Like pilgrims visiting the tombs of saints,
smoky hands of angels on our shoulders,
we wandered the medieval city, stone churches
and tall half-timbered houses leaning over
narrow streets. After lunch we walked to a nature
preserve where we used to meet twenty years before.

Or maybe the only pilgrim was me,
having flown a night and a day to visit
my memories. She’d lived there her whole life,
one day’s dust settling on every yesterday,
whereas for me that brief, vivid time was fresh
as photos in an acid-free album.

I remembered her, still almost a girl,
lithe as exposed wire, electrons ready to jump
into my hand and burn through my body.
Who had she become, who was once so hungry for love?
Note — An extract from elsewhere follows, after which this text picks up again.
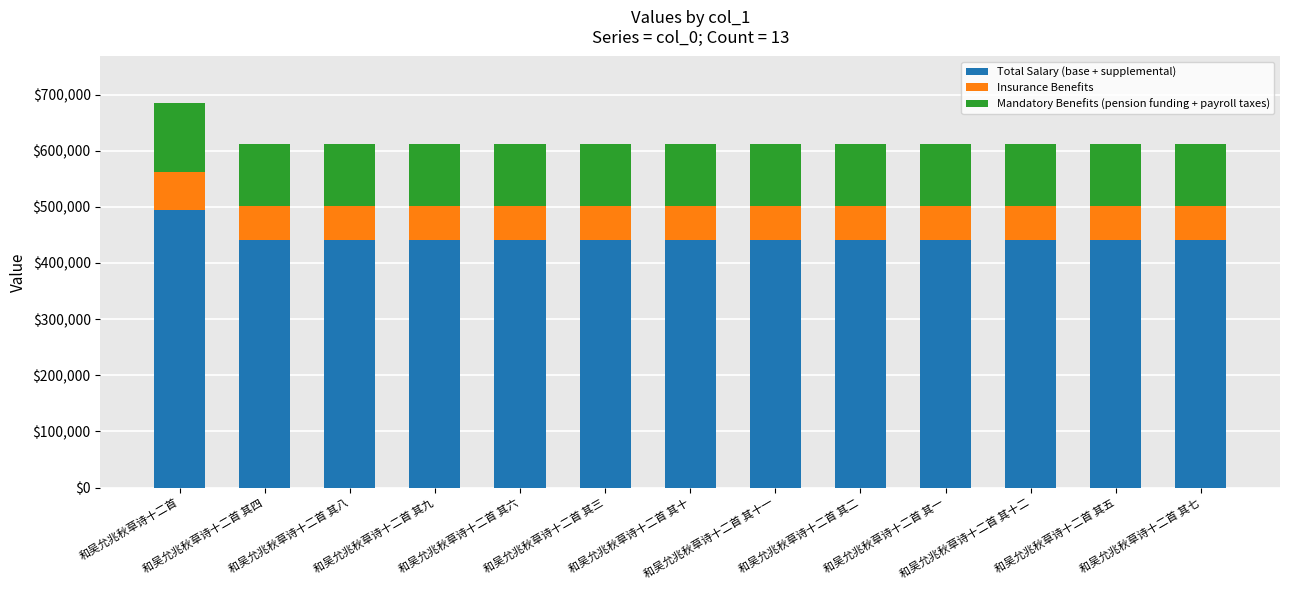

True or false: Total Salary (base + supplemental) has a value of 440442.7 at 和吴允兆秋草诗十二首 其四.

True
All around us the short, bright summer
was having its way with things. In dappled shade
we walked beside the three lakes at the center
of the preserve. From the air they might have looked
like the chambers of a heart, pumping the valley’s
blood into the river that surrounded the town
like a moat. The ducks, not so wild
that they hadn’t grown used to handouts,
guided their little families in tight formation,
like convoys on the lookout for U-boats.

In my country, they might be dragging the water
for the body of a gangbanger, or else one of the lakes
would be drained and workmen in waders and gas masks
would be collecting milk cartons, beer bottles,
old tires, and a mountain of plastic wrappers.
Here they don’t throw trash in the lakes —
at least they pretend they don’t.
Here they let bodies sink into the mud,
where the worms can do their work.

I could almost see myself on the bottom of the lake,
slowly decomposing but alert enough
to notice the oddly matched couple staring
at the surface. Maybe we’d always been wrong
for each other. How could anyone understand
my habit of going in the wrong direction?
I seemed immune to the usual sorts of happiness.
I seemed to thrive on mistakes.
How else explain how happy I’d become?